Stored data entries
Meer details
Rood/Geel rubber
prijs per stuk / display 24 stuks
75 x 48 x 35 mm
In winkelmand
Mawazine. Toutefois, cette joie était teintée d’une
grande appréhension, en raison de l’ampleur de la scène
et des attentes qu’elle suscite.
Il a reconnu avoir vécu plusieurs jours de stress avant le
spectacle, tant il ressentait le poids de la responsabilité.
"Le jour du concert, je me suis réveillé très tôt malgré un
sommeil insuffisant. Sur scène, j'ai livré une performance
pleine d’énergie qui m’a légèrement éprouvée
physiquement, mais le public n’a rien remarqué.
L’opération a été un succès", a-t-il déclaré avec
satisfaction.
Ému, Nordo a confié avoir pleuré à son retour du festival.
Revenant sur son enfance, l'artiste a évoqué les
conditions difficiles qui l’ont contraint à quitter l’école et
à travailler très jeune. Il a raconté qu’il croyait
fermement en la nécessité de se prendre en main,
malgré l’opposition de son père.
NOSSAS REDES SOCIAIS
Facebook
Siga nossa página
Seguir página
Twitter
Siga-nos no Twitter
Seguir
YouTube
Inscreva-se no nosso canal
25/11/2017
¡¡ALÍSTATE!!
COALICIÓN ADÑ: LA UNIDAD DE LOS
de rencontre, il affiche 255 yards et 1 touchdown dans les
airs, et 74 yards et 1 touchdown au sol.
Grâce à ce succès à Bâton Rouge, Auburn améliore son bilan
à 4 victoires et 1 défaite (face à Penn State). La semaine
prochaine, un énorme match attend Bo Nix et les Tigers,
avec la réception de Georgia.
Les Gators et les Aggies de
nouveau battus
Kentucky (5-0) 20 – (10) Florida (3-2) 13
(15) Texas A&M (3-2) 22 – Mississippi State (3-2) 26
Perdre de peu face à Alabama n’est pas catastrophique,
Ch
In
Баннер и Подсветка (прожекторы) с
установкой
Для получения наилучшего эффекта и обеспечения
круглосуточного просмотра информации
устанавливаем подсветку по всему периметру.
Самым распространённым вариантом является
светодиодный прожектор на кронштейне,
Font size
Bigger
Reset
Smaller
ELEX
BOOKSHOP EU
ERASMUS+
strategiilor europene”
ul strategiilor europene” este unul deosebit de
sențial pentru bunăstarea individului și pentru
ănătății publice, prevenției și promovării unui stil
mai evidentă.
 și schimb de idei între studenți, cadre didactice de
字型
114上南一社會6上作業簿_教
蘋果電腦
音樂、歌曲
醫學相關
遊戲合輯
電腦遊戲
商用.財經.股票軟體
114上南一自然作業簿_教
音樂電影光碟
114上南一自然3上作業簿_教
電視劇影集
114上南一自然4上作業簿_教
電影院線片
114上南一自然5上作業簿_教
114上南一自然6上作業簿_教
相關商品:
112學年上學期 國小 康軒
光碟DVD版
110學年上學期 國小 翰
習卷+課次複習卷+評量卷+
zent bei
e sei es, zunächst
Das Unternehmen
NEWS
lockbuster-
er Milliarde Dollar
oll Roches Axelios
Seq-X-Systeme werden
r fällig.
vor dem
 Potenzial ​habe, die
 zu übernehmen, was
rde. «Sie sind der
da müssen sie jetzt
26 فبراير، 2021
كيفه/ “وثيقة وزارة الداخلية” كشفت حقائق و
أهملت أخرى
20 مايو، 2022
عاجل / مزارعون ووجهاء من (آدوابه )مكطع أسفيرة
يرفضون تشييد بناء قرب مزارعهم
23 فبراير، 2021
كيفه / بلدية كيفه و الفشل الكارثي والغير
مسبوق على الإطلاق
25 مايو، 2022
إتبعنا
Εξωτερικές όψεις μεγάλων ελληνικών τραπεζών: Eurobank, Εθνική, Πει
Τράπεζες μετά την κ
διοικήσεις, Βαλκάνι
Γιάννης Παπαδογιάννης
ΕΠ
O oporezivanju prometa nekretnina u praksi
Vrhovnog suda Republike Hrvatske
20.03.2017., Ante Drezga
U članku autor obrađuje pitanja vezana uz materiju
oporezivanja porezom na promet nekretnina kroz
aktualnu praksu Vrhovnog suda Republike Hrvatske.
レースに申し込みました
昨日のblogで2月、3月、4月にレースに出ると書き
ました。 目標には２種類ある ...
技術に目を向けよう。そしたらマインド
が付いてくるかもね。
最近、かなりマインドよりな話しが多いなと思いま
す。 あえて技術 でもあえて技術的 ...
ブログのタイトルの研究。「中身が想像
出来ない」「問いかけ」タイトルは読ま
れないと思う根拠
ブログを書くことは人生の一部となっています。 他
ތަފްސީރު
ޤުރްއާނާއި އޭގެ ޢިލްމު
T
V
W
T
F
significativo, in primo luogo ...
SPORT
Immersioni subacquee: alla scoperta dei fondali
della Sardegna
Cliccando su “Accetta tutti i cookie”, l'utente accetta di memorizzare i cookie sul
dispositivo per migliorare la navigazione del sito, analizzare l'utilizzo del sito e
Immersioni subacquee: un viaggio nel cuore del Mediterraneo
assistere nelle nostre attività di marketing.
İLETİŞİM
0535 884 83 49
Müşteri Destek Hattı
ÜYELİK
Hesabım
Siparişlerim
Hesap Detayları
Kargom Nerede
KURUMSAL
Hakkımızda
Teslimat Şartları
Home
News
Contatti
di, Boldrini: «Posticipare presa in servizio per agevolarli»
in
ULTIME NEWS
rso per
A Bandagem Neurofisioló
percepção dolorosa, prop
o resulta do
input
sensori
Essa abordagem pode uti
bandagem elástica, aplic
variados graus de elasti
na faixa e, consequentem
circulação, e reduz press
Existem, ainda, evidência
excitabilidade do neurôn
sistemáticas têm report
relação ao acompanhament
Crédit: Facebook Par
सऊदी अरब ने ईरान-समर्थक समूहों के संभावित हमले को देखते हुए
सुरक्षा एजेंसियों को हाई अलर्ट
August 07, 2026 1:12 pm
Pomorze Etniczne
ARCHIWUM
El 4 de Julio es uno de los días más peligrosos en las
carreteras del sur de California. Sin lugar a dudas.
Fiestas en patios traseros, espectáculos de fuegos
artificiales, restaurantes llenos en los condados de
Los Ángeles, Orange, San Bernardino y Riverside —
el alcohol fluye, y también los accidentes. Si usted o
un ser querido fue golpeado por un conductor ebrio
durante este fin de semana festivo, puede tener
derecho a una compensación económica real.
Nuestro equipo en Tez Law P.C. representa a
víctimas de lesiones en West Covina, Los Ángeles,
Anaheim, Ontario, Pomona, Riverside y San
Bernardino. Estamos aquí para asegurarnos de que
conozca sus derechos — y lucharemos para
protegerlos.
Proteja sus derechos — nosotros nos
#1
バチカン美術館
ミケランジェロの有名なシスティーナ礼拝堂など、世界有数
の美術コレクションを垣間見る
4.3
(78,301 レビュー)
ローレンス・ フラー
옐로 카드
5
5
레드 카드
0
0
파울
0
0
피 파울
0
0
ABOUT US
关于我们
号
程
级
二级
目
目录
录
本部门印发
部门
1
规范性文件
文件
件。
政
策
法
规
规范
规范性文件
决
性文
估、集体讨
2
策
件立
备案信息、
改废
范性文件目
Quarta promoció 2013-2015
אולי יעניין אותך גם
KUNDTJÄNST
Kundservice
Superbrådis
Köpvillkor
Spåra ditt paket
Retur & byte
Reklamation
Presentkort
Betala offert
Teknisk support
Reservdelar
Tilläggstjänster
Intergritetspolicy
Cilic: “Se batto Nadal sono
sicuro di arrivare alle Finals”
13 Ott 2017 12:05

#### Exercise prompt
Using the records above, copy word for word the line with "Баннер и Подсветка (прожекторы) с", the line with "Εξωτερικές όψεις μεγάλων", and every line between them.

#### Task result
Баннер и Подсветка (прожекторы) с
установкой
Для получения наилучшего эффекта и обеспечения
круглосуточного просмотра информации
устанавливаем подсветку по всему периметру.
Самым распространённым вариантом является
светодиодный прожектор на кронштейне,
Font size
Bigger
Reset
Smaller
ELEX
BOOKSHOP EU
ERASMUS+
strategiilor europene”
ul strategiilor europene” este unul deosebit de
sențial pentru bunăstarea individului și pentru
ănătății publice, prevenției și promovării unui stil
mai evidentă.
 și schimb de idei între studenți, cadre didactice de
字型
114上南一社會6上作業簿_教
蘋果電腦
音樂、歌曲
醫學相關
遊戲合輯
電腦遊戲
商用.財經.股票軟體
114上南一自然作業簿_教
音樂電影光碟
114上南一自然3上作業簿_教
電視劇影集
114上南一自然4上作業簿_教
電影院線片
114上南一自然5上作業簿_教
114上南一自然6上作業簿_教
相關商品:
112學年上學期 國小 康軒
光碟DVD版
110學年上學期 國小 翰
習卷+課次複習卷+評量卷+
zent bei
e sei es, zunächst
Das Unternehmen
NEWS
lockbuster-
er Milliarde Dollar
oll Roches Axelios
Seq-X-Systeme werden
r fällig.
vor dem
 Potenzial ​habe, die
 zu übernehmen, was
rde. «Sie sind der
da müssen sie jetzt
26 فبراير، 2021
كيفه/ “وثيقة وزارة الداخلية” كشفت حقائق و
أهملت أخرى
20 مايو، 2022
عاجل / مزارعون ووجهاء من (آدوابه )مكطع أسفيرة
يرفضون تشييد بناء قرب مزارعهم
23 فبراير، 2021
كيفه / بلدية كيفه و الفشل الكارثي والغير
مسبوق على الإطلاق
25 مايو، 2022
إتبعنا
Εξωτερικές όψεις μεγάλων ελληνικών τραπεζών: Eurobank, Εθνική, Πει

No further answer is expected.